© JUNGE FREIHEIT Verlag GmbH & Co.  www.jungefreiheit.de    48/01 23. November 2001

 
Der Konflikt geht weiter
von Carl Gustaf Ströhm

Kaum ist die erste freie Wahl in der Geschichte des Kosovo ausgezählt, kündigt sich bereits die nächste Runde eines neuen Konflikts um die zwischen Serben und Albanern umstrittene und jetzt unter faktischem Nato-Protektorat stehende Provinz an. Der Westen, ohnedies voll mit Afghanistan beschäftigt, wollte es sich einfach machen: Er verkündete selbstgefällig, in der Albanerprovinz hätten die „Gemäßigten“ unter Ibrahim Rugova und seiner Demokratischen LDK gesiegt.

Eine genauere Analyse zeigt allerdings, daß der „moderate“ Rugova mit 46 Prozent keine absolute Mehrheit im Provinzparlament hat.

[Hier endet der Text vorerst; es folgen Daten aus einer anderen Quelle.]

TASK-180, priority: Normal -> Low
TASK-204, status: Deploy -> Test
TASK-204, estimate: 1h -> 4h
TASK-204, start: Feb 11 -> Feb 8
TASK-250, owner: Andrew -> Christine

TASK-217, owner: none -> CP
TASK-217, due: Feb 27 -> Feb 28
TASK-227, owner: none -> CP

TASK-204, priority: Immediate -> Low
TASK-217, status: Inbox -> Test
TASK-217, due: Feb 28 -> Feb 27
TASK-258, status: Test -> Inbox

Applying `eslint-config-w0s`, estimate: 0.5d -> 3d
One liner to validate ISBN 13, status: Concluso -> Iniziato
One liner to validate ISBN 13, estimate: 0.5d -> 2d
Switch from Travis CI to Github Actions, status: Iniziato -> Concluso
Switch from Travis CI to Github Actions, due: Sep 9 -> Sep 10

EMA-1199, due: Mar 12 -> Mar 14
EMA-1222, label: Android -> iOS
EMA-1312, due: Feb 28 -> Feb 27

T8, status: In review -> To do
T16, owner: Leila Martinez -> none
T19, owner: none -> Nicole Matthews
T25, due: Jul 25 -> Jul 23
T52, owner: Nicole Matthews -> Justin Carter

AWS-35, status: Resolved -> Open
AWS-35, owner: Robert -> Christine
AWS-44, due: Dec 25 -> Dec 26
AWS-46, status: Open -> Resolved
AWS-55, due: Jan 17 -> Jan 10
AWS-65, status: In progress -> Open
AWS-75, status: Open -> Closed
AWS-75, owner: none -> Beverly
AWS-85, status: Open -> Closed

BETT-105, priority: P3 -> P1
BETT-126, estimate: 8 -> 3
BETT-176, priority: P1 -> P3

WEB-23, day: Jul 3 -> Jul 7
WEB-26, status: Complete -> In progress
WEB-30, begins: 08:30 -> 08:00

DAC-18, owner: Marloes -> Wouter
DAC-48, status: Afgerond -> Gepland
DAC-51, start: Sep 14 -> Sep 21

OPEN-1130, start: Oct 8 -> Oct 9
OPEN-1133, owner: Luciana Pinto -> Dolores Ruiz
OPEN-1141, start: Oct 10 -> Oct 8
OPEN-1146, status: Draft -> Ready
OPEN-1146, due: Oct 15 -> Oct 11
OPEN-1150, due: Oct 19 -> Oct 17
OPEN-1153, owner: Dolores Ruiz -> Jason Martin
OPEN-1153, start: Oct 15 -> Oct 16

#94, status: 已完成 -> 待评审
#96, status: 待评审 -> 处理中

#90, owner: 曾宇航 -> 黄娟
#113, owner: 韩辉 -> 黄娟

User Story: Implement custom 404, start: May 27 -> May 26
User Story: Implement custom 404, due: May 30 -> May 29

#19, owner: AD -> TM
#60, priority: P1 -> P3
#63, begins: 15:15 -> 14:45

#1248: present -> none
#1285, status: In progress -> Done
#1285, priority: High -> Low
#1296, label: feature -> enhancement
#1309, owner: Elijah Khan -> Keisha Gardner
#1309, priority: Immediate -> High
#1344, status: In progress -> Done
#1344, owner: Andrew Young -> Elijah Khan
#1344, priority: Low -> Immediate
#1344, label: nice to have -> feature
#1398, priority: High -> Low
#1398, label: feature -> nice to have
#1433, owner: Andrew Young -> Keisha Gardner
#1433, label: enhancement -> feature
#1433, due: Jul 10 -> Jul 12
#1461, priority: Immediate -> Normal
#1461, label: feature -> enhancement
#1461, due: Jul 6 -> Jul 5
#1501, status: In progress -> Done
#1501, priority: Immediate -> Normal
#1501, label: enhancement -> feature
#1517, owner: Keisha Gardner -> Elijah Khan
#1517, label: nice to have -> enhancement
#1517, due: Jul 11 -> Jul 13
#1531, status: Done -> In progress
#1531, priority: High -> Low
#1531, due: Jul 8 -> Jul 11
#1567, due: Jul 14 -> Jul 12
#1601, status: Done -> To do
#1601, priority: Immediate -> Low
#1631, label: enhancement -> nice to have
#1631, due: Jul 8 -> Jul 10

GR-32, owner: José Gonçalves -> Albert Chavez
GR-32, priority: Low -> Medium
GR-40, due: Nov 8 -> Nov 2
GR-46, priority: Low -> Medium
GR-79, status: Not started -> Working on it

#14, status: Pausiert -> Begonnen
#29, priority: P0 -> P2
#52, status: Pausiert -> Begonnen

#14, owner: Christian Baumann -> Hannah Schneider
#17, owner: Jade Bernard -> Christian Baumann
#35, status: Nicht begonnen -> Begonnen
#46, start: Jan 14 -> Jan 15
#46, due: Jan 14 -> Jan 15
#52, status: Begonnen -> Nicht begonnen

Zweitstärkste Kraft mit über 25 Prozent wurde die PDK des UÇK-Kommandanten Hashim Thaci, und die „radikale“ AAK von Ramush Haradinaj errang fast acht Prozent. Damit stellen jene Albanerparteien, welche die staatliche Unabhängigkeit der „Republik Kosovo“ fordern, mindestens achtzig Prozent der Wähler - das serbische Bündnis Povratak (Rückkehr) bekam nur elf Prozent. Was die Unabhängigkeitsforderung angeht, unterscheidet sich Rugova um keinen Deut von den „jungen Wilden“ aus den Reihen der UÇK. Verweigert die EU - wie angekündigt - den Kosovo-Albanern das Recht auf Selbstbestimmung, wird - so sicher wie das Amen in der Kirche - auf den ungelösten Afghanistan-Konflikt ein weiterer, womöglich endloser Kosovo-Konflikt folgen. Es ist kaum anzunehmen, daß sich die Kosovaren ihren grundlegenden politischen Wunsch vom Westen abkaufen lassen: Sie wollen keinesfalls unter Belgrad zurück. Sie wollen ihren eigenen Staat.